- **TASK ITEM**:
The records below hold a stretch from the line with "do czynienia. Na" through the line with "4 de August de 2026"; return exactly those lines, ends included, and nothing more.

- **SOURCE MATERIAL**:
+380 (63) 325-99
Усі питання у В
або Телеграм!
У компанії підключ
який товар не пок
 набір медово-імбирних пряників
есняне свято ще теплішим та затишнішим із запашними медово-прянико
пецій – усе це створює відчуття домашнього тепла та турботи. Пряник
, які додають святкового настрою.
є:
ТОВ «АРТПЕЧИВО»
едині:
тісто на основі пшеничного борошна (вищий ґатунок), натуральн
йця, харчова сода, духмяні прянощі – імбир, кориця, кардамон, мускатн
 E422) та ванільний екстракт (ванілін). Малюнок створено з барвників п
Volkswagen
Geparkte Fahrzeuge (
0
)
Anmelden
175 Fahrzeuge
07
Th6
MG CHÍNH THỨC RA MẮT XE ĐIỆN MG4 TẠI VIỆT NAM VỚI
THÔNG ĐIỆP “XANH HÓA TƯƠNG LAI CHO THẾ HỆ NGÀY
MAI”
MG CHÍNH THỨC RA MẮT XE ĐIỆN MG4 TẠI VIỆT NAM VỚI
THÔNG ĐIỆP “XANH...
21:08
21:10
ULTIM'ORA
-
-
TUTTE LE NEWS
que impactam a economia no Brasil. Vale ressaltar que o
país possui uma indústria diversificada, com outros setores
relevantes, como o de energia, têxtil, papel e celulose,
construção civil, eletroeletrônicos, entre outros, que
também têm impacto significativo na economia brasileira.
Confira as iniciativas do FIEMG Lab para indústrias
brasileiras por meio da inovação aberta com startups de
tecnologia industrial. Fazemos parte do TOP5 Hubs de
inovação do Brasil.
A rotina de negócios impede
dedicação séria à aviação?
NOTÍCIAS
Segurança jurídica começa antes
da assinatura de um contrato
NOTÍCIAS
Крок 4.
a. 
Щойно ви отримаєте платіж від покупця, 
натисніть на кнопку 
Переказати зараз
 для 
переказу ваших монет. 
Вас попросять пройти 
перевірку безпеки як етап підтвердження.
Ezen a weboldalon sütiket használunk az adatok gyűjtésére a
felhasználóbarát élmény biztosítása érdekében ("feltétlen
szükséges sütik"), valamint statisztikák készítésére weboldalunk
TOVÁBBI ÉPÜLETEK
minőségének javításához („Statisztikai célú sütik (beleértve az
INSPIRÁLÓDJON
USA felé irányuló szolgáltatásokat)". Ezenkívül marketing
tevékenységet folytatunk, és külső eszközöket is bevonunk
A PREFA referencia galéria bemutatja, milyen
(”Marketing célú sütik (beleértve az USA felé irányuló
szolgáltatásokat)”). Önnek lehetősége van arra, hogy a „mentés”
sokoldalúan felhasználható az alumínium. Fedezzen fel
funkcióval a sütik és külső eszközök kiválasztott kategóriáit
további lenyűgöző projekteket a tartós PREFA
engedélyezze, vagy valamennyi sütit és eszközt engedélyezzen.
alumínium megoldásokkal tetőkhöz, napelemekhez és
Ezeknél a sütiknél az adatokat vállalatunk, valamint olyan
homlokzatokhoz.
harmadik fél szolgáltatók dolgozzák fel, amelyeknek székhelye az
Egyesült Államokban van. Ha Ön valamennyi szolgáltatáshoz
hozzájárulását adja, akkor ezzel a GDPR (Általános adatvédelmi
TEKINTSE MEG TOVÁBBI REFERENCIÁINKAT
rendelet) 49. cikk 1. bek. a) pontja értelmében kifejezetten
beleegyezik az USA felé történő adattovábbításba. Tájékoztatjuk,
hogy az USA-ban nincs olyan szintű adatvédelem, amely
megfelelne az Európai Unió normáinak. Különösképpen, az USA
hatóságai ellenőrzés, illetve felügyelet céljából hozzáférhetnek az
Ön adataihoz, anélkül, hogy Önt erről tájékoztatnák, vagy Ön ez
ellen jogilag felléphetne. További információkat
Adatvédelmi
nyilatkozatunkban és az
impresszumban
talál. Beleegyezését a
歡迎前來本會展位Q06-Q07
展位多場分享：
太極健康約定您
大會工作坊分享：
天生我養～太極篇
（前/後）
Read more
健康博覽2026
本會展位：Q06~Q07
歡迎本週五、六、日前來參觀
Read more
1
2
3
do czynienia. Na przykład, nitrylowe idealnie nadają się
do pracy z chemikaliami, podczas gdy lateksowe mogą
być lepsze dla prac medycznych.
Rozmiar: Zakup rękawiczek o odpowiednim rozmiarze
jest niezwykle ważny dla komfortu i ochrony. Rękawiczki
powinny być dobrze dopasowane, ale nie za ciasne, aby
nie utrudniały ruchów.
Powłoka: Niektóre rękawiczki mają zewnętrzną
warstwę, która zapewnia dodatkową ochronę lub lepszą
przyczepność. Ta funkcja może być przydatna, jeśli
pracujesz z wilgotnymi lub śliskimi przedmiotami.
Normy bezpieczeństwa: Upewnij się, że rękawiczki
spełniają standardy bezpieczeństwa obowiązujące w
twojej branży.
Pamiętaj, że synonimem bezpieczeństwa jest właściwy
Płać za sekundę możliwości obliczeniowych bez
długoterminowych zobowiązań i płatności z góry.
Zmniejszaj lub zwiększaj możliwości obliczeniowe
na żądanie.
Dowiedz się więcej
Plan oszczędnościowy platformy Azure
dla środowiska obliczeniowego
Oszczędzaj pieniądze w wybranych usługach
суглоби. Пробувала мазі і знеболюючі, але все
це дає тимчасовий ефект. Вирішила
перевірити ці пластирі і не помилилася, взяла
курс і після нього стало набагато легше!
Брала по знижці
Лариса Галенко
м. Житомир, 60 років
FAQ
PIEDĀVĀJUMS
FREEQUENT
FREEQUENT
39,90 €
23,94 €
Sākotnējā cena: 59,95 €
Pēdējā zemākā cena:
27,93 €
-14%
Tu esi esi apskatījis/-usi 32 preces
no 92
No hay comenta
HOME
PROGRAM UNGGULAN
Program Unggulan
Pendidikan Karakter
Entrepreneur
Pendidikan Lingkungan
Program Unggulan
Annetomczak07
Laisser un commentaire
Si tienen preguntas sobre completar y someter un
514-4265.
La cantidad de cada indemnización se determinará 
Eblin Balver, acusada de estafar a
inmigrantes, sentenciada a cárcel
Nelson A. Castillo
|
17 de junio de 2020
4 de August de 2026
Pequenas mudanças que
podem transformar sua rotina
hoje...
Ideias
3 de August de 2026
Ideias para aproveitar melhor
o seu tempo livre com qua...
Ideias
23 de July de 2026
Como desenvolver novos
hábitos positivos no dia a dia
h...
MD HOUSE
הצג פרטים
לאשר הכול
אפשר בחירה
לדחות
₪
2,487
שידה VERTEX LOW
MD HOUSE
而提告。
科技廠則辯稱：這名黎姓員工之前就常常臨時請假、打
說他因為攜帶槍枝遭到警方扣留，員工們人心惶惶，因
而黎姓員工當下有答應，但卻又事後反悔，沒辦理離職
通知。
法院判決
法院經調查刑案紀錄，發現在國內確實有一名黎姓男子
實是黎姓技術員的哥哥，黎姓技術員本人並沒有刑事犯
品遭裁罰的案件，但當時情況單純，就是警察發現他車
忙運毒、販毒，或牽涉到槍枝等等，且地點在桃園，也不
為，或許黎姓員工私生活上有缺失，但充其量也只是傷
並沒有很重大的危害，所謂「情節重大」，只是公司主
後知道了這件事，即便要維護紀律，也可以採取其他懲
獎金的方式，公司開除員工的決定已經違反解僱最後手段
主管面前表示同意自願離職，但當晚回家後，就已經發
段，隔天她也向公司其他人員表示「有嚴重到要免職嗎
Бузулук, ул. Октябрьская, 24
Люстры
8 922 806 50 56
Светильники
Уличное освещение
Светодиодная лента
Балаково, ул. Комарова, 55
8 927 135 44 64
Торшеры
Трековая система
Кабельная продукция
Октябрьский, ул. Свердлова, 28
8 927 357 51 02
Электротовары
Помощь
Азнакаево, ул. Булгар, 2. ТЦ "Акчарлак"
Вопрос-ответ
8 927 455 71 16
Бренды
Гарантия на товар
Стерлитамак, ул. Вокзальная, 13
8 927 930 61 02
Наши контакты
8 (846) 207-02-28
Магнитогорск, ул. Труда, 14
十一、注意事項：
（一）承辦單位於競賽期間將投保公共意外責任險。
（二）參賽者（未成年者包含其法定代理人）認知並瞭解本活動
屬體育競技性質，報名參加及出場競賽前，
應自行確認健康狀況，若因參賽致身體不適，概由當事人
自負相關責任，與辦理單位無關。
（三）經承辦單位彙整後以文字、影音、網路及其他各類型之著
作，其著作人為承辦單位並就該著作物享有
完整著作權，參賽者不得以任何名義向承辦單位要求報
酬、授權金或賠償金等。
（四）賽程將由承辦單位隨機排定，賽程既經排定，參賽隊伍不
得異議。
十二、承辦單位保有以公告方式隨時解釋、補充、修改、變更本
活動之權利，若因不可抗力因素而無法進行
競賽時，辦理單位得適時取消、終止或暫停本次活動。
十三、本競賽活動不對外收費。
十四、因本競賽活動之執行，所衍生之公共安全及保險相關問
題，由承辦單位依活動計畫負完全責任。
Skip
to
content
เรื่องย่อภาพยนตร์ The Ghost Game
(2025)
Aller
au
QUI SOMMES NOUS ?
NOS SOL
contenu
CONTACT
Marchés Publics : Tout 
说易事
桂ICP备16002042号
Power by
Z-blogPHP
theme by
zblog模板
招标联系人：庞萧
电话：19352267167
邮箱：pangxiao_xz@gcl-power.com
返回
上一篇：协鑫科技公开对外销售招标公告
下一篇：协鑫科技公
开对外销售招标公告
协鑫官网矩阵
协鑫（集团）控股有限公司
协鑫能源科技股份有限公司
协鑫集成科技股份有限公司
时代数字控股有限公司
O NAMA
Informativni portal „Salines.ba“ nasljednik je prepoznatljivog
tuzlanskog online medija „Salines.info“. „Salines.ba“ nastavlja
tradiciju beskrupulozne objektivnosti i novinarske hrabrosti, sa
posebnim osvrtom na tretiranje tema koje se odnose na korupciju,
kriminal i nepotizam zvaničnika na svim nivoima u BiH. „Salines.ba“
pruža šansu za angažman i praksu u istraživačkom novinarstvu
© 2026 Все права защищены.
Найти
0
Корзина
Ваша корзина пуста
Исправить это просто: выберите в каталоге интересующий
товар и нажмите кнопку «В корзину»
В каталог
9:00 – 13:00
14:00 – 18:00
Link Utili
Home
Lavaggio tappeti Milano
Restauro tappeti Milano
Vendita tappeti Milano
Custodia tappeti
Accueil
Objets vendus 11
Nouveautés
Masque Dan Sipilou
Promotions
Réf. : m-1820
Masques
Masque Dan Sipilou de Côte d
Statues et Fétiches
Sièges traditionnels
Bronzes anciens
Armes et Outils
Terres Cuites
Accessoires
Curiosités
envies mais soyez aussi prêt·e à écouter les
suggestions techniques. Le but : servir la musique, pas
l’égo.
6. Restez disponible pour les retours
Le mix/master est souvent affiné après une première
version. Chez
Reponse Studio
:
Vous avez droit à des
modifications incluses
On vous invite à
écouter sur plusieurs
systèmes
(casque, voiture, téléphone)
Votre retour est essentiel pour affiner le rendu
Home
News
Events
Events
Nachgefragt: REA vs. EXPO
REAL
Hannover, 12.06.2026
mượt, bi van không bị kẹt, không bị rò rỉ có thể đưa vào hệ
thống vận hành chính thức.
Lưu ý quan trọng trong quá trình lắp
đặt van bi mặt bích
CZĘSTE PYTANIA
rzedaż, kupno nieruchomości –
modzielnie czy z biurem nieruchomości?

- **TASK OUTPUT**:
do czynienia. Na przykład, nitrylowe idealnie nadają się
do pracy z chemikaliami, podczas gdy lateksowe mogą
być lepsze dla prac medycznych.
Rozmiar: Zakup rękawiczek o odpowiednim rozmiarze
jest niezwykle ważny dla komfortu i ochrony. Rękawiczki
powinny być dobrze dopasowane, ale nie za ciasne, aby
nie utrudniały ruchów.
Powłoka: Niektóre rękawiczki mają zewnętrzną
warstwę, która zapewnia dodatkową ochronę lub lepszą
przyczepność. Ta funkcja może być przydatna, jeśli
pracujesz z wilgotnymi lub śliskimi przedmiotami.
Normy bezpieczeństwa: Upewnij się, że rękawiczki
spełniają standardy bezpieczeństwa obowiązujące w
twojej branży.
Pamiętaj, że synonimem bezpieczeństwa jest właściwy
Płać za sekundę możliwości obliczeniowych bez
długoterminowych zobowiązań i płatności z góry.
Zmniejszaj lub zwiększaj możliwości obliczeniowe
na żądanie.
Dowiedz się więcej
Plan oszczędnościowy platformy Azure
dla środowiska obliczeniowego
Oszczędzaj pieniądze w wybranych usługach
суглоби. Пробувала мазі і знеболюючі, але все
це дає тимчасовий ефект. Вирішила
перевірити ці пластирі і не помилилася, взяла
курс і після нього стало набагато легше!
Брала по знижці
Лариса Галенко
м. Житомир, 60 років
FAQ
PIEDĀVĀJUMS
FREEQUENT
FREEQUENT
39,90 €
23,94 €
Sākotnējā cena: 59,95 €
Pēdējā zemākā cena:
27,93 €
-14%
Tu esi esi apskatījis/-usi 32 preces
no 92
No hay comenta
HOME
PROGRAM UNGGULAN
Program Unggulan
Pendidikan Karakter
Entrepreneur
Pendidikan Lingkungan
Program Unggulan
Annetomczak07
Laisser un commentaire
Si tienen preguntas sobre completar y someter un
514-4265.
La cantidad de cada indemnización se determinará 
Eblin Balver, acusada de estafar a
inmigrantes, sentenciada a cárcel
Nelson A. Castillo
|
17 de junio de 2020
4 de August de 2026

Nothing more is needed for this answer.